Please retype exactly the lines from the one containing "Step: Extend another" through the end of the records, leaving out the pictures.

(Stored entries)
Content starts
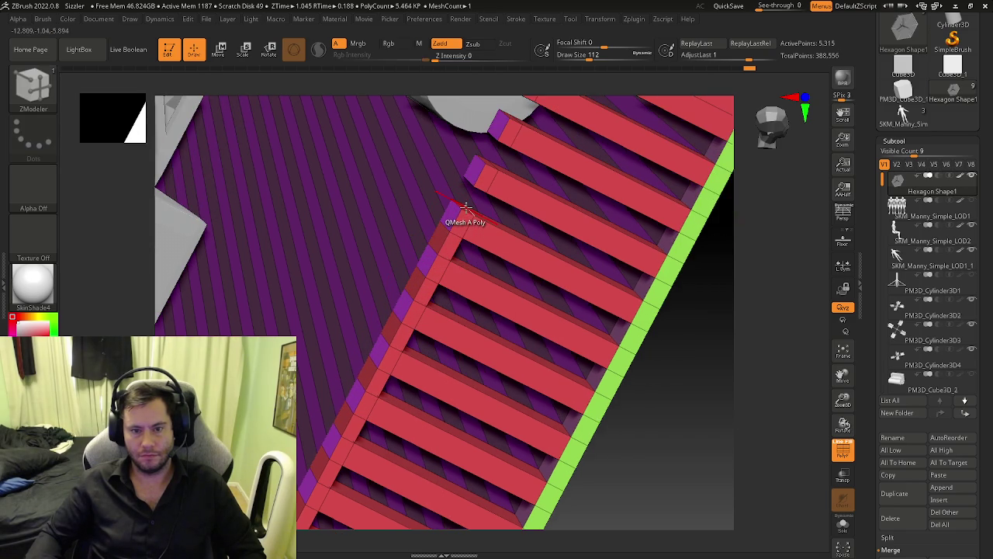
right_drag(459, 215, 407, 342)
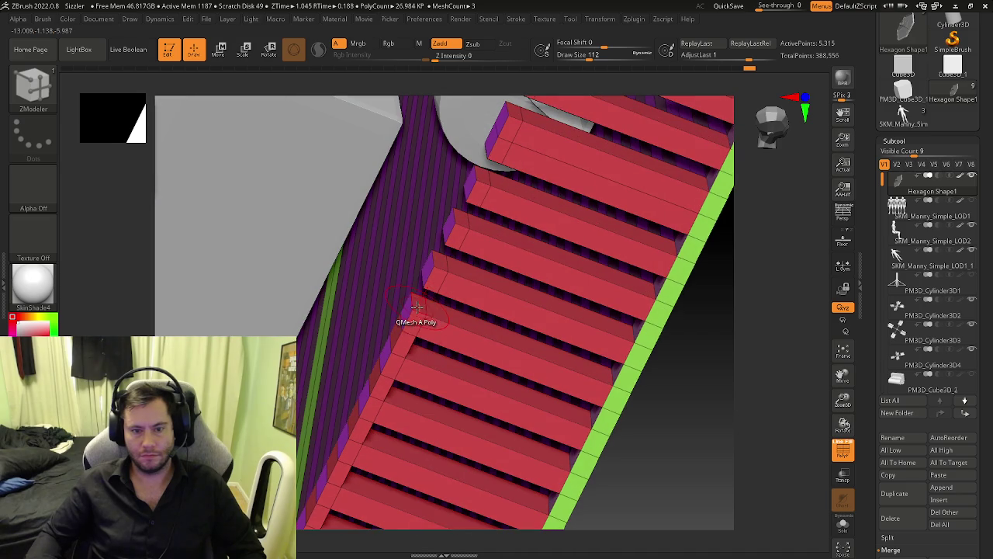
drag(417, 308, 441, 263)
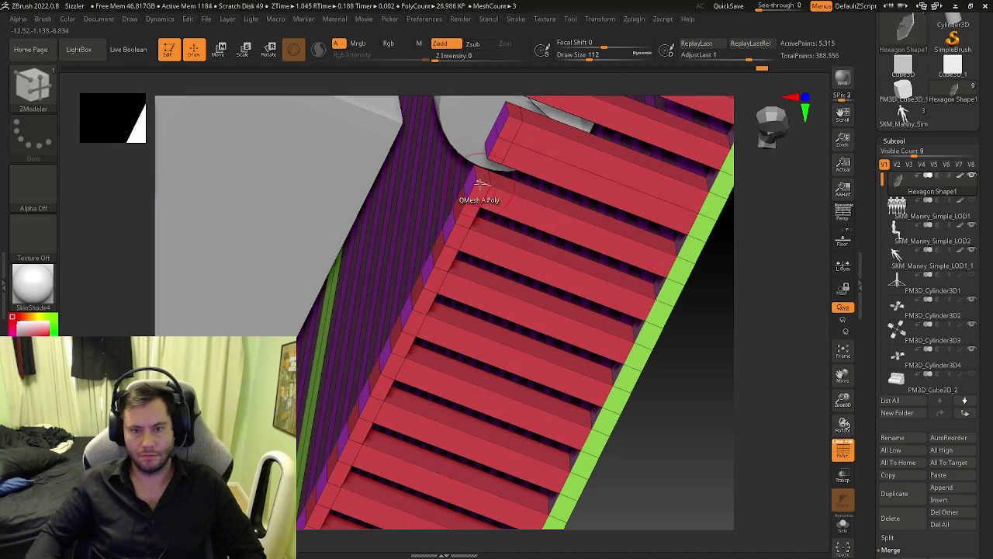
drag(480, 184, 490, 163)
right_drag(490, 163, 431, 250)
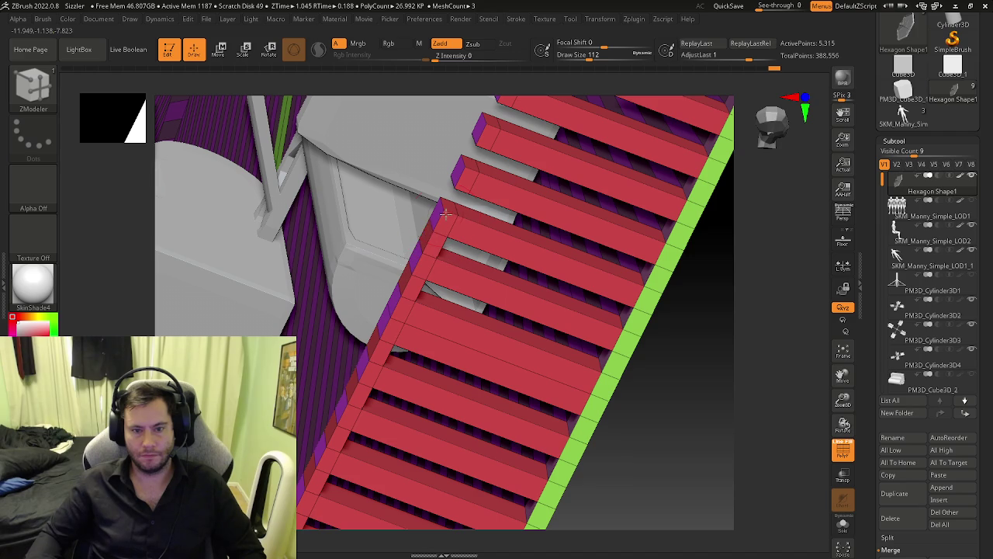
Step: Extend another slat end into its neighbour, then orbit along to the upper slat ends
drag(439, 219, 469, 154)
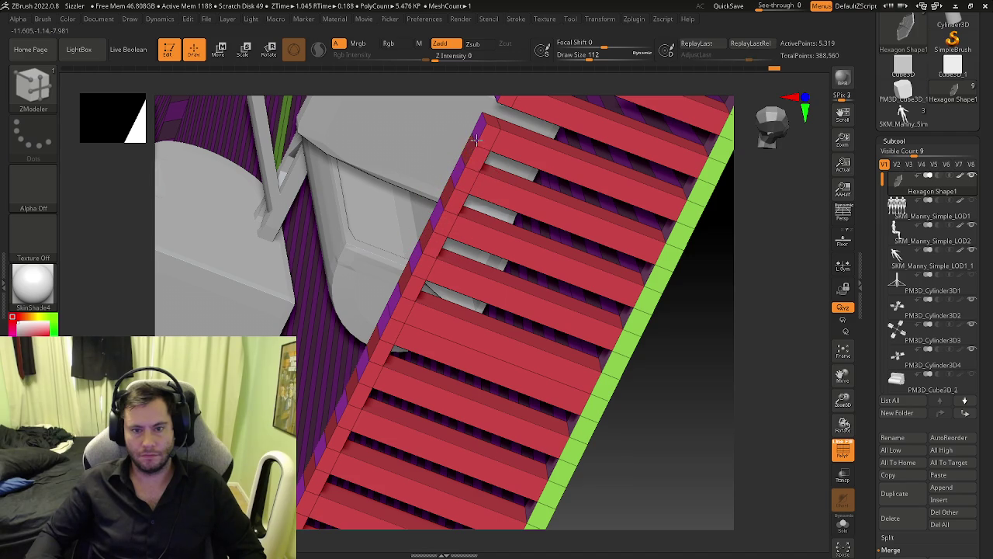
right_drag(469, 154, 397, 267)
mouse_move(397, 267)
mouse_down()
mouse_move(407, 217)
mouse_move(424, 212)
mouse_up()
Content ends
**Response**
Step: Extend another slat end into its neighbour, then orbit along to the upper slat ends
drag(439, 219, 469, 154)
right_drag(469, 154, 397, 267)
mouse_move(397, 267)
mouse_down()
mouse_move(407, 217)
mouse_move(424, 212)
mouse_up()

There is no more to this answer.